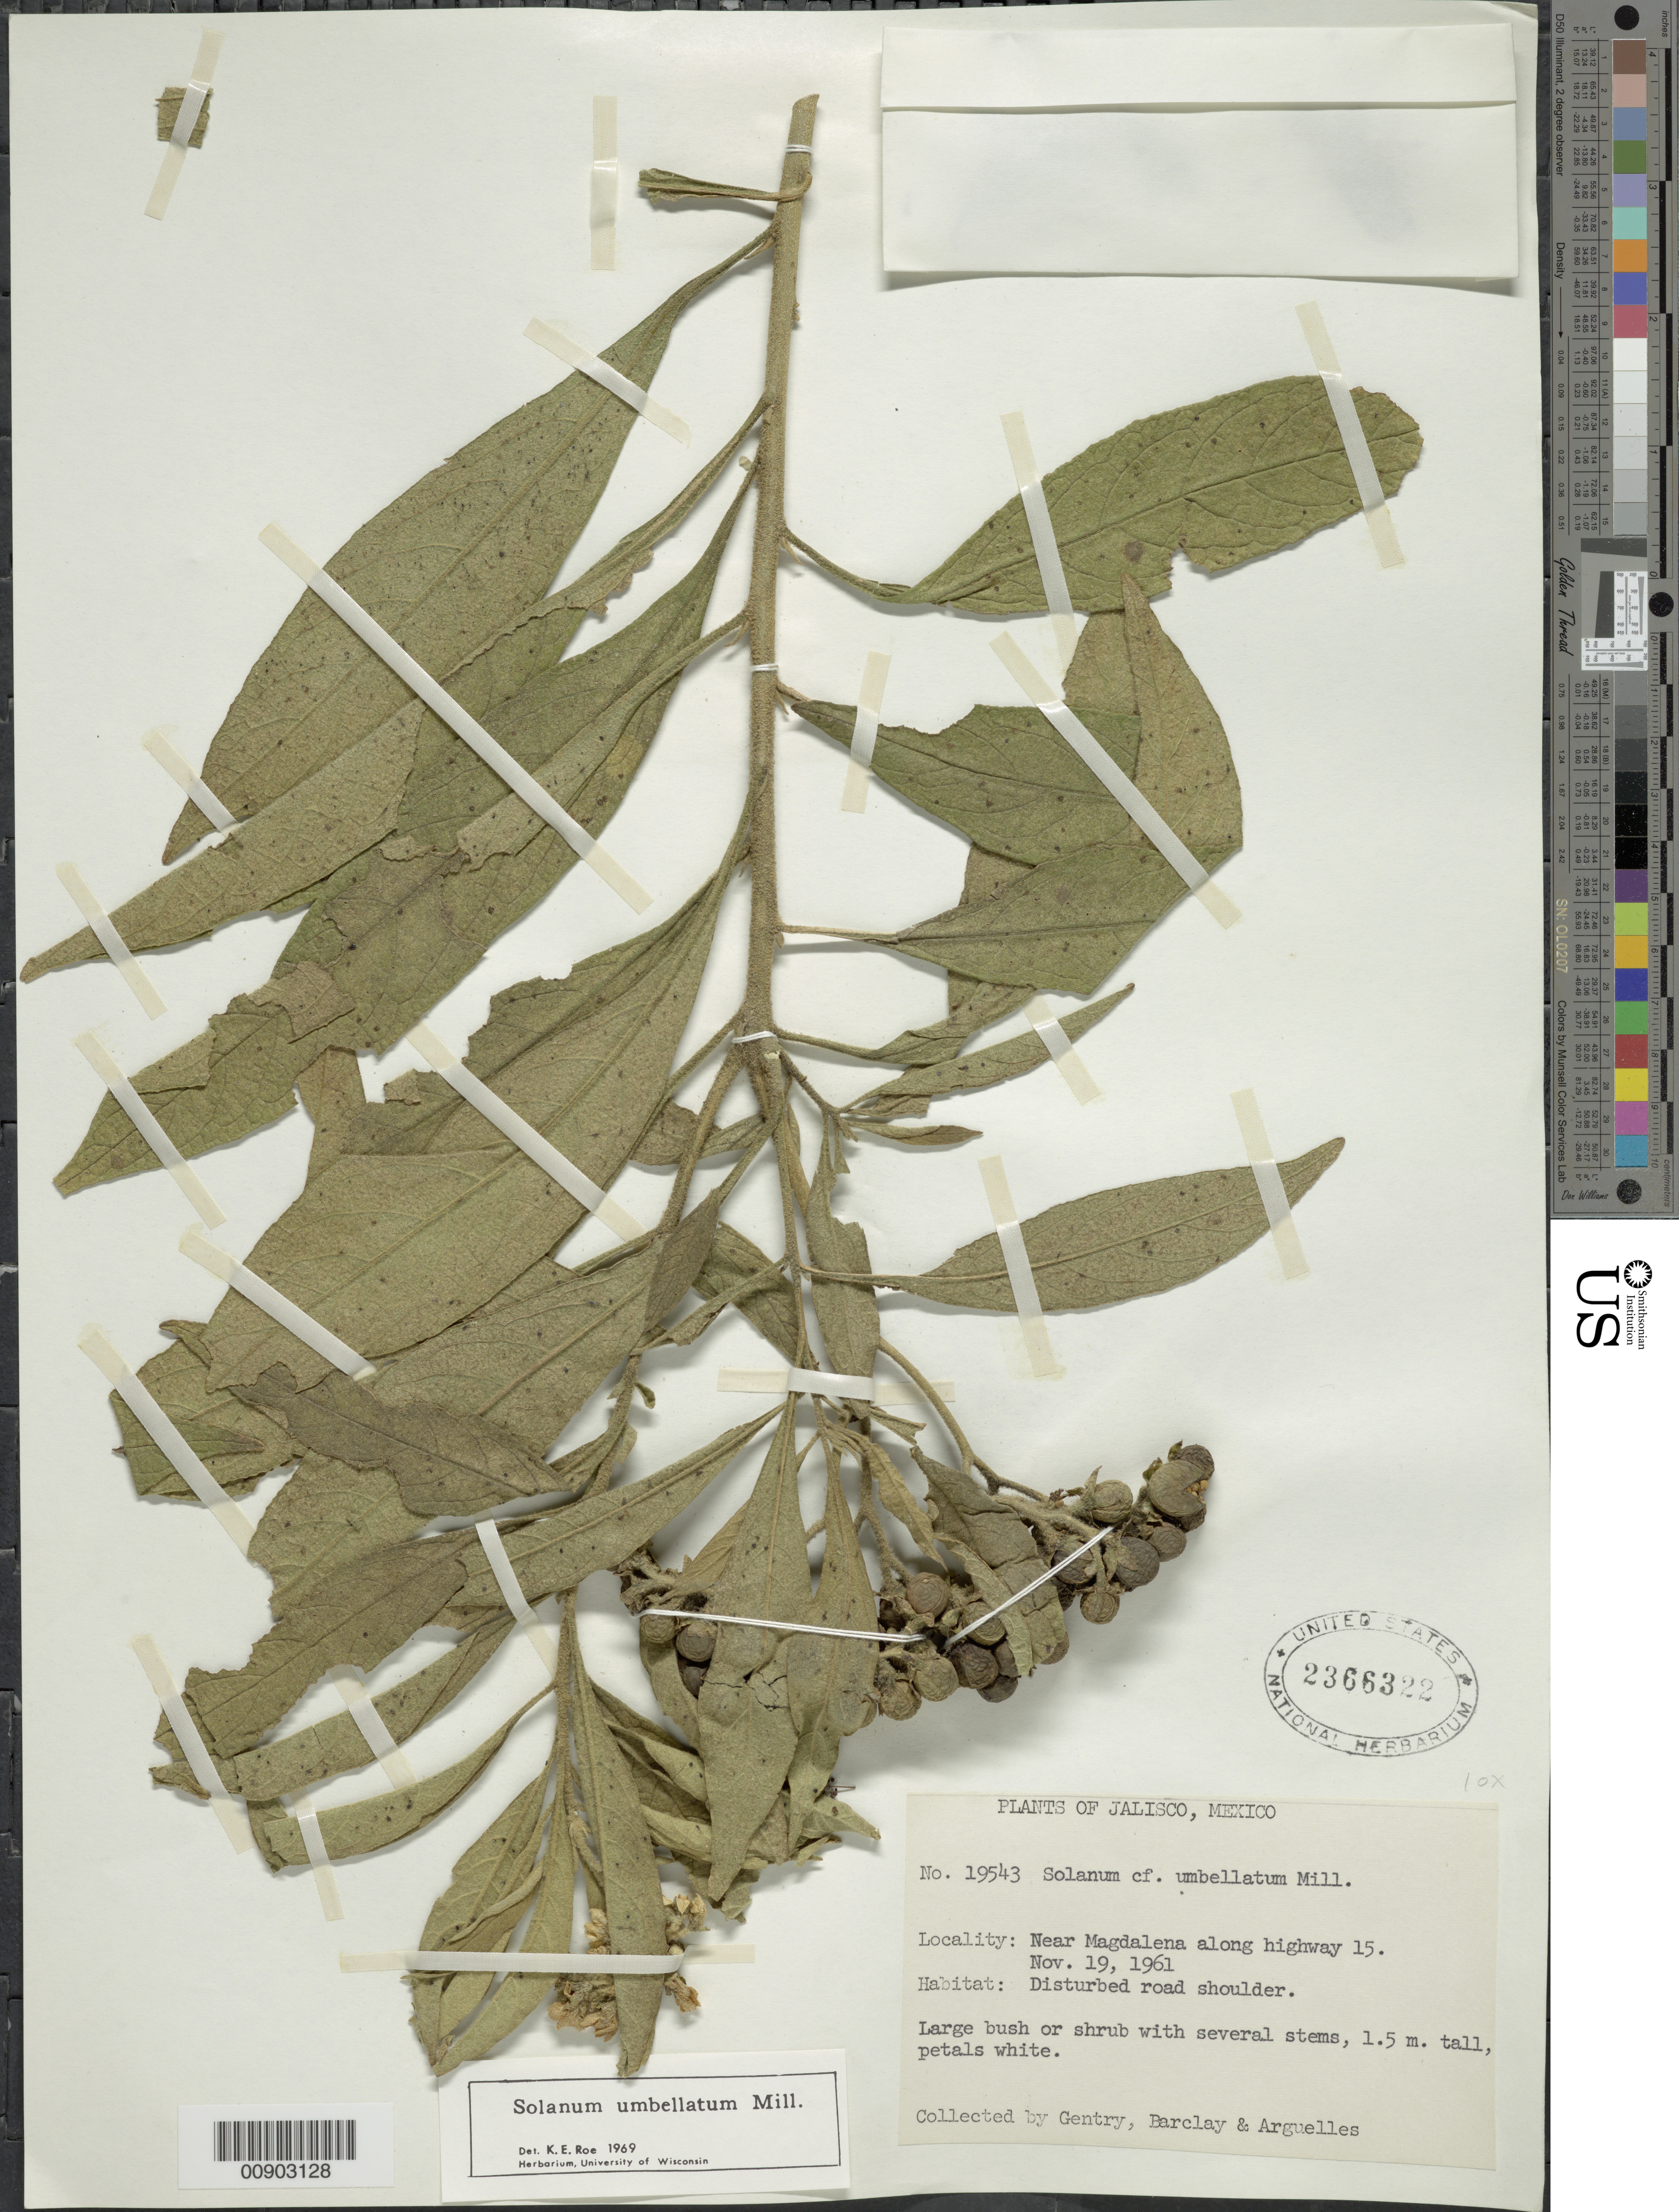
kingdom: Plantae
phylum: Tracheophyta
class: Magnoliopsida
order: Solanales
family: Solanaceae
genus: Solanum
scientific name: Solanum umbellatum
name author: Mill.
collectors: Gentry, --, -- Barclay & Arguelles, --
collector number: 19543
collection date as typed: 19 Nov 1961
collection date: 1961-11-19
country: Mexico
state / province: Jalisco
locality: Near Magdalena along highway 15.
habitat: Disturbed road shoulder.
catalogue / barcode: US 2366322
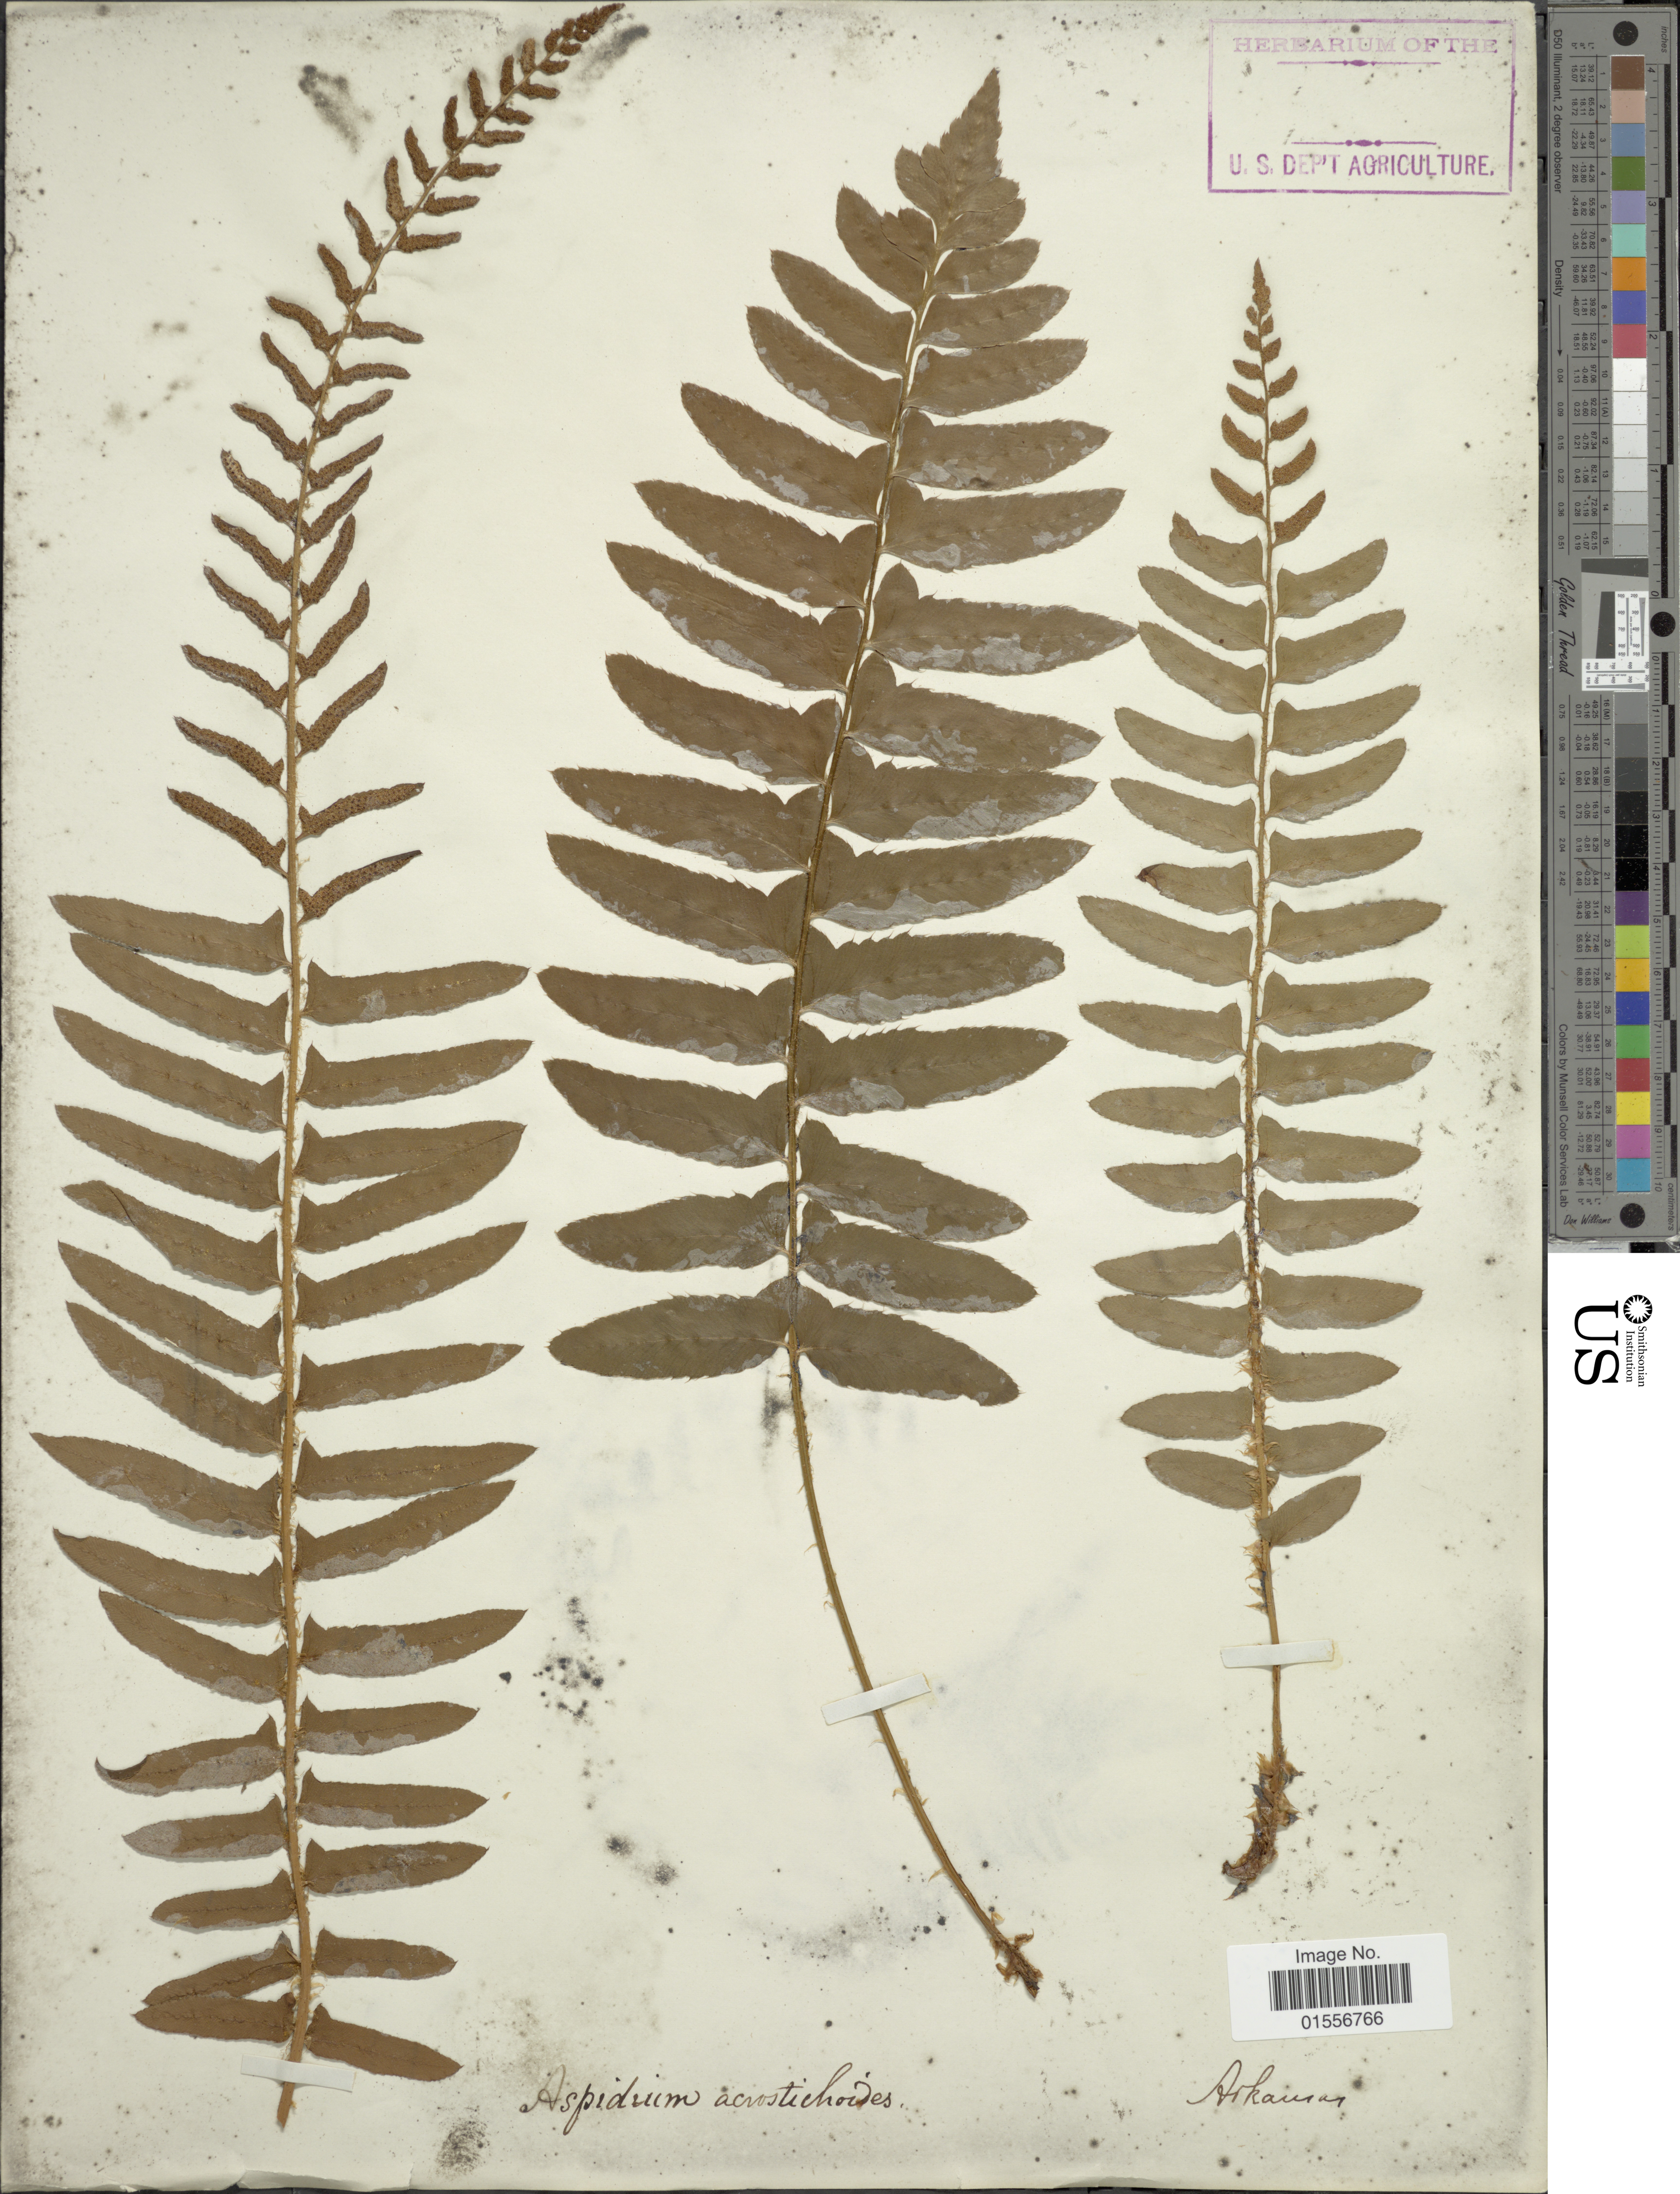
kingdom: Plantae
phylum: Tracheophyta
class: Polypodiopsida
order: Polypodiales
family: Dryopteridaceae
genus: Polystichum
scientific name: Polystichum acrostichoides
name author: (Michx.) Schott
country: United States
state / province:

DESCRIPTION OF THE TASK:
Can you repeat every line above word for word, leaving out the pictures?

FINISHED TASK:
kingdom: Plantae
phylum: Tracheophyta
class: Magnoliopsida
order: Solanales
family: Solanaceae
genus: Solanum
scientific name: Solanum umbellatum
name author: Mill.
collectors: Gentry, --, -- Barclay & Arguelles, --
collector number: 19543
collection date as typed: 19 Nov 1961
collection date: 1961-11-19
country: Mexico
state / province: Jalisco
locality: Near Magdalena along highway 15.
habitat: Disturbed road shoulder.
catalogue / barcode: US 2366322
kingdom: Plantae
phylum: Tracheophyta
class: Polypodiopsida
order: Polypodiales
family: Dryopteridaceae
genus: Polystichum
scientific name: Polystichum acrostichoides
name author: (Michx.) Schott
country: United States
state / province:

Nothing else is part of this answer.